-- SUPPLIED DATA follows --
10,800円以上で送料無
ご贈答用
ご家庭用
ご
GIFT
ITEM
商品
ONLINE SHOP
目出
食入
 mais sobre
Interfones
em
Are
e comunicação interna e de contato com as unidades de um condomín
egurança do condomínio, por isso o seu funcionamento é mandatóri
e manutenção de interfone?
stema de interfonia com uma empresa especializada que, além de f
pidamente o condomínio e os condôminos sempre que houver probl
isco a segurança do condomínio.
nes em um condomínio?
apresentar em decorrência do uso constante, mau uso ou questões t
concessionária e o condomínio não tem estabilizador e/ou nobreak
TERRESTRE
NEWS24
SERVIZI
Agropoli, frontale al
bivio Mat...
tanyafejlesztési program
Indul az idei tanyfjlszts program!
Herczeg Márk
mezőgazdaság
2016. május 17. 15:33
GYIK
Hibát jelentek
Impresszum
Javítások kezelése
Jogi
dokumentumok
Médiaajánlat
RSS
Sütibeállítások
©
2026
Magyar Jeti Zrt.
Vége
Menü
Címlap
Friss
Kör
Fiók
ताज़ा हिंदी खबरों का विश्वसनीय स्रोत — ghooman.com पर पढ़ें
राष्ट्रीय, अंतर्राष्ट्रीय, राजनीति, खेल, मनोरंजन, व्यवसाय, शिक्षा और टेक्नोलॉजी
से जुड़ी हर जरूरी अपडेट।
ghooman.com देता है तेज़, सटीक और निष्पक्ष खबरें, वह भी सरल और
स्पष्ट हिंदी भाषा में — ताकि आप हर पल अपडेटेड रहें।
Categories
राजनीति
-- SUPPLIED DATA concluded --
YOUR INSTRUCTIONS. Respond with the number of lines in the entries that include the string "condomínio", and nothing besides.

TASK ANSWER. 5